TLDR
- ETH has fallen 12.6% in 30 days, the worst drop among the top 5 cryptos.
- ETH dipped below the $2,000 psychological level, with a session low of $1,964.
- Long liquidations hit $138 million in one day — the second worst in 90 days.
- The Fear and Greed Index sits at 32, putting investors in “Fear Mode.”
- Analyst Ali Charts warns a weekly close below $1,850 could open the door to $1,560 and even $1,070.
Ethereum (ETH) is having a rough stretch. The token has dropped 12.6% over the past 30 days, making it the worst performer in the crypto top 5 by a wide margin.

The pressure intensified this week when ETH slipped below the $2,000 mark — a price level that traders closely watch as a psychological threshold. During the session, it hit a low of $1,964 before pulling back slightly.
Trading volumes jumped 24% in 24 hours to $18 billion. That figure is close to 8% of ETH’s circulating market cap — a clear sign that selling pressure is rising fast.
Liquidations Hit Near 3-Month High
The drop has been made worse by a wave of forced selling. Long liquidations across the crypto market hit $861 million in a single session. Ethereum made up about a quarter of that total.

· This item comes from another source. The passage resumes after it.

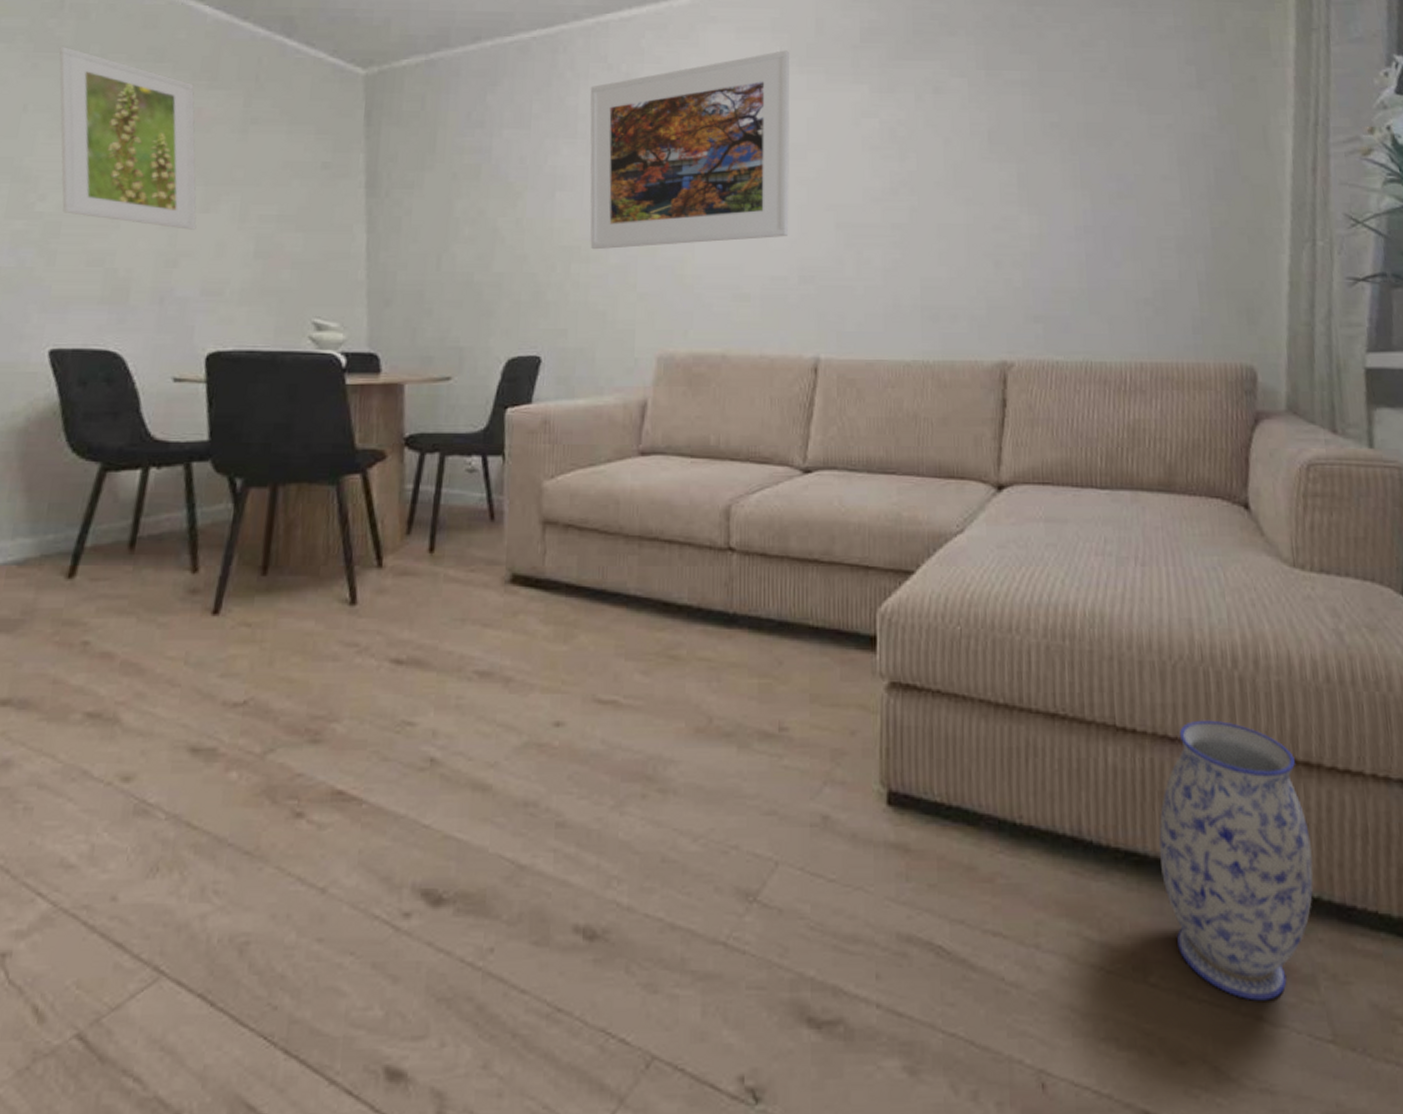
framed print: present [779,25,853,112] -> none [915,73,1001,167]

The day before, $138 million in ETH long positions were wiped out — the second highest single-day figure in the past 90 days. This kind of activity often signals a “long squeeze,” where falling prices trigger automatic sell orders, which push prices even lower.
Analyst Ali Charts flagged the situation on social media: “If Ethereum $ETH prints a weekly close below $1,850, a downside acceleration becomes highly likely.” He pointed to two key downside targets — $1,560 as an interim support level, and $1,070 as the lower boundary of the multi-year range. His technical read is based on the broader channel structure and the rejection seen at current levels.
If Ethereum $ETH prints a weekly close below $1,850, a downside acceleration becomes highly likely.
From a purely technical perspective, the broader channel structure points to two major downside targets following this rejection:
• First Target: Around $1,560 (interim… https://t.co/LNkygeXO5n pic.twitter.com/rOGsvEsahu
— Ali Charts (@alicharts) May 29, 2026
Market sentiment has soured alongside the price action. The Fear and Greed Index now sits at 32, a level not seen since early February, firmly in “Fear” territory.
What the Charts Are Saying
Resistance levels on the hourly chart are stacking up. A bearish trend line is forming with resistance near $2,010. Above that, the next hurdles are $2,020 and $2,050.
For bulls, the key level to hold is $1,965. A break below that opens the door to $1,950, then $1,920, and potentially $1,850.
On the macro side, fresh U.S. PCE inflation data came in at 3.3% — in line with expectations but high enough to rule out any rate cuts this year. That reduces the chance of a near-term boost from easier monetary policy.
One pattern analysts are tracking involves the weekly RSI. In 2019 and 2022, every time the RSI dropped to 30 or below, it marked the bottom of a bearish cycle. In both cases, price retested the cycle low before recovering. The RSI is currently near that same threshold, suggesting a retest of the $1,750 cycle low remains possible.
ETH is currently trading near $2,000, with a bearish trend line capping recovery attempts at $2,010.